Coltsfoot, Tussilago farfara (above, click to enlarge), is a widespread British plant which presumably came over with colonists. In Britain it grows in many sunny places, often on heavy soils, and it’s been a difficult agricultural weed; its white runners are certainly very resilient.

In the US, it’s now found in much of the east and north east, and in the Pacific North West, while in Pennsylvania the USDA distribution map reveals that our county, Pike County, in the east of PA, is one of the few where it’s not found. Don’t think so: see pictures.

Pennsylvania roadside population of coltsfoot, with beer can. Image ©GardenPhotos.comHere in the US, I’ve only ever seen it on roadsides (left, click to enlarge) and in roadside parking areas although the Flora of Pennsylvania reports it “on roadsides, railroad rights-of-way, stream banks, and waste places” – which is pretty much exactly the language used to describe the distribution of Japanese knotweed. The implication being that man’s activities spread it along roads and where road meets river the river takes a hand. In Alabama it’s noted as “Class A noxious weed”; in Connecticut as “Invasive, banned”; in Massachusetts it’s “Prohibited” while in Oregon it’s an “"A" designated weed”. Sounds like it can be a bit of a beast.

But why “coltsfoot”? Well, this more or less describes the hoof-shaped leaves which emerge when the flowers are done. So it’s also been known as horse-hoof, and foal’s foot.

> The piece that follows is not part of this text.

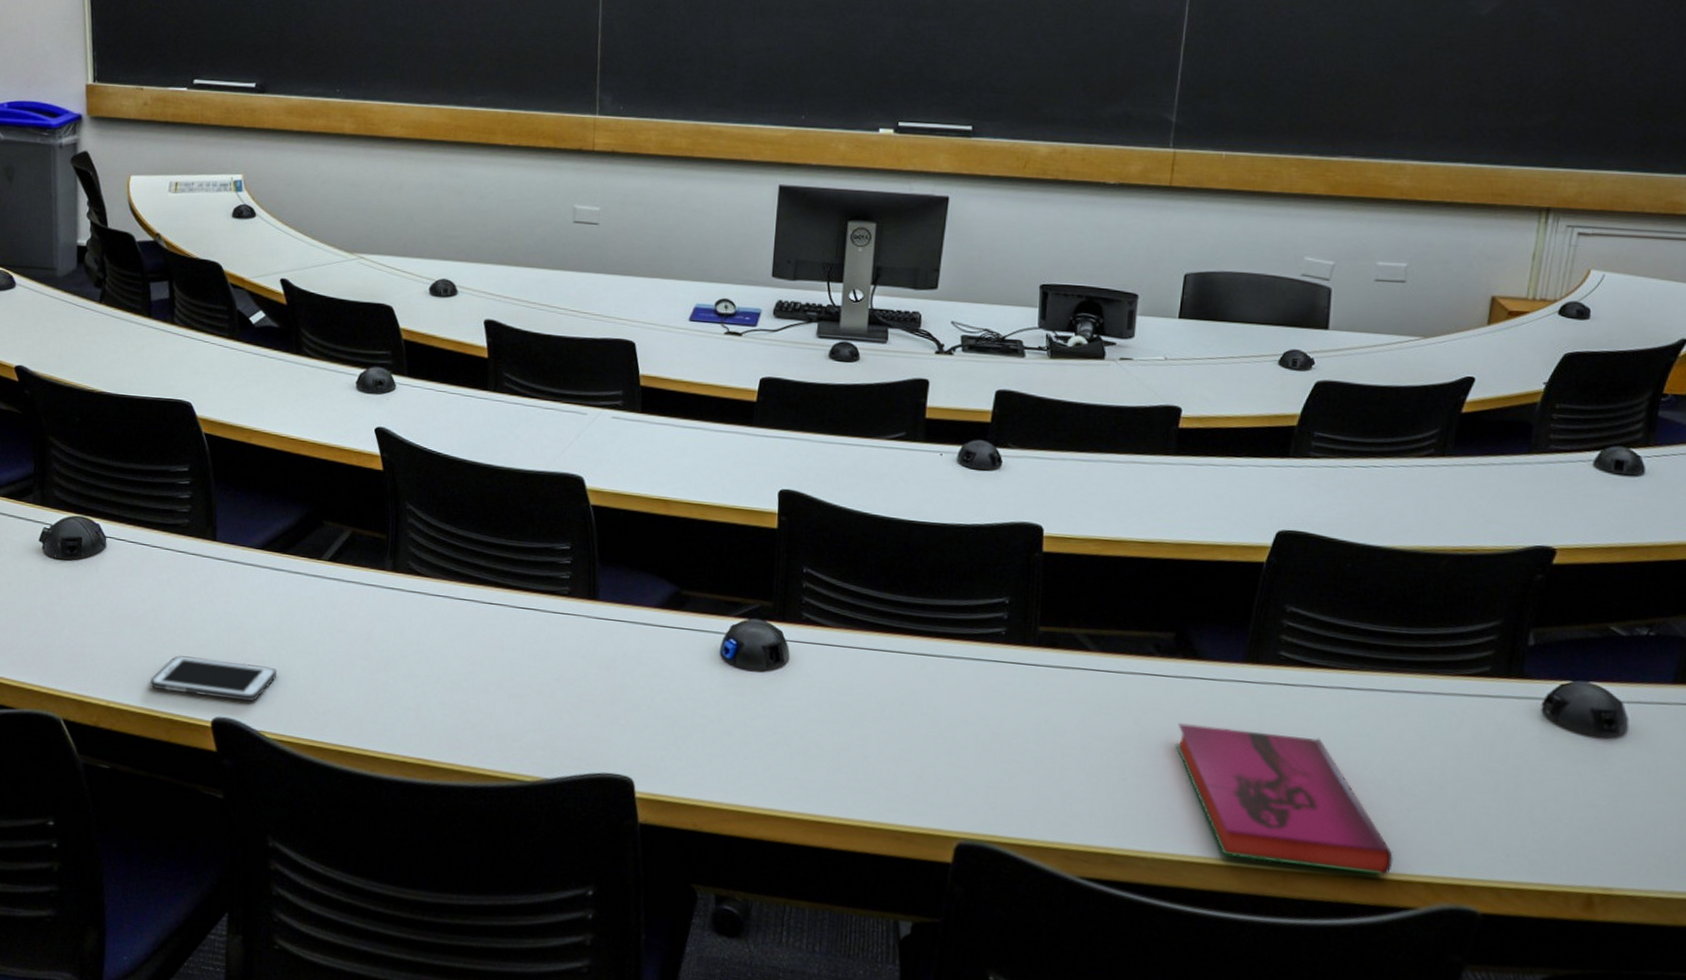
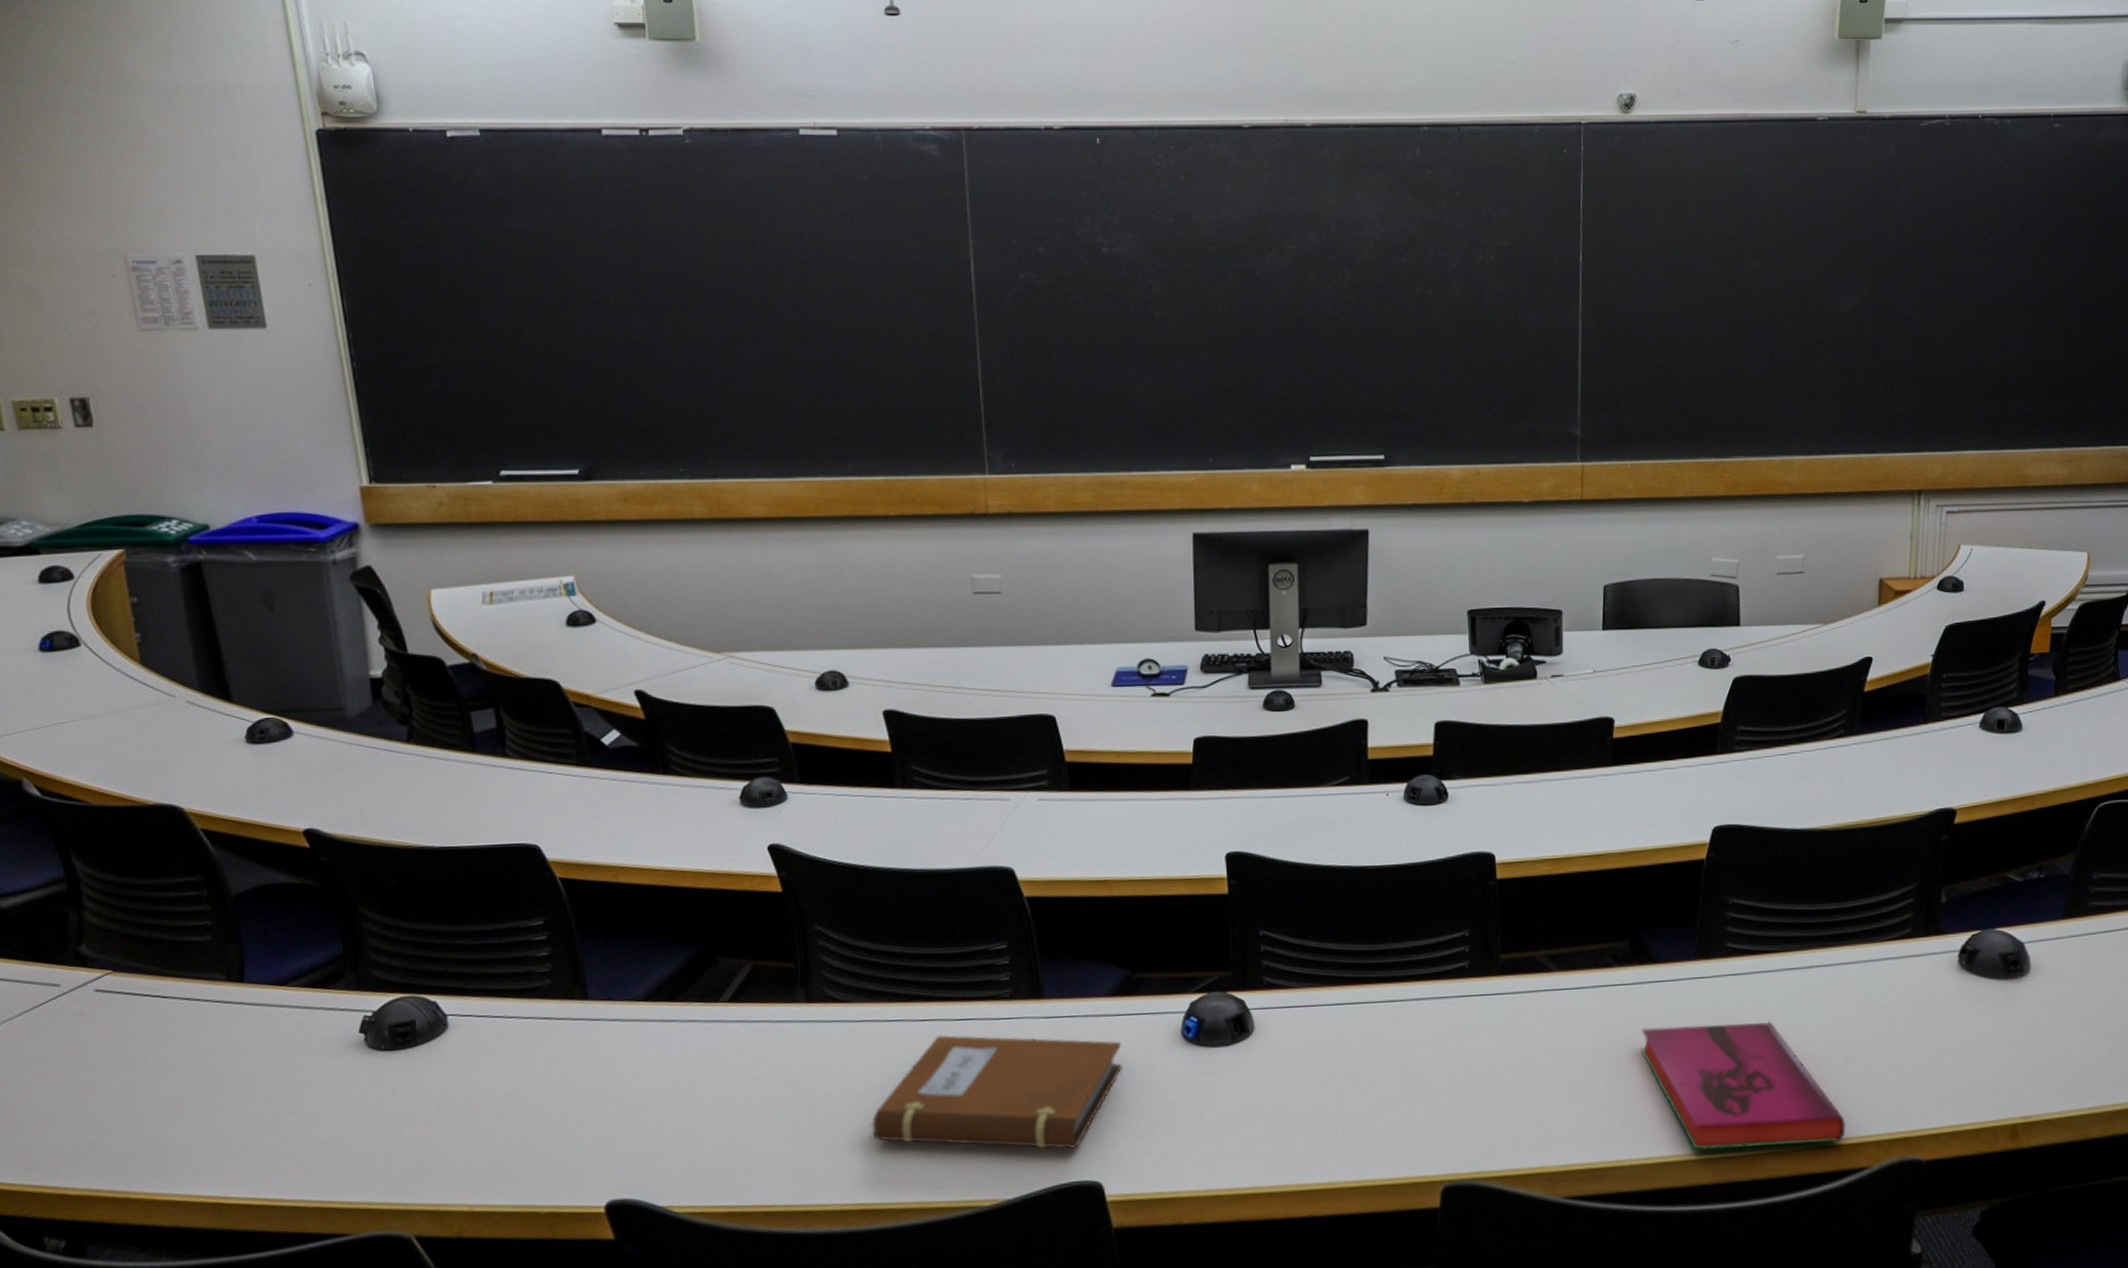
cell phone: present [149,655,277,702] -> none [521,1132,679,1182]
notebook: none [436,618,664,744] -> present [871,1034,1122,1150]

But this is actually quite a useful plant. It turns out – courtesy of Geoffrey Grigson’s wonderful book The Englishman’s Flora – that not only were the dried leaves once smoked to alleviate asthma, but that it’s still an ingredient of herbal tobacco. And, in the long gone days of tinder-boxes, the silver down on the backs of the leaves was collected as tinder. (What a job that must have been.) So perhaps plants were brought to the new world because they were so useful. It seems, in the US at least, they’re now becoming rather the opposite.

But, here in Pennsylvania, I like to see them brightening up the roadsides in spring. Just warming us up for the dandelions - of which more another time.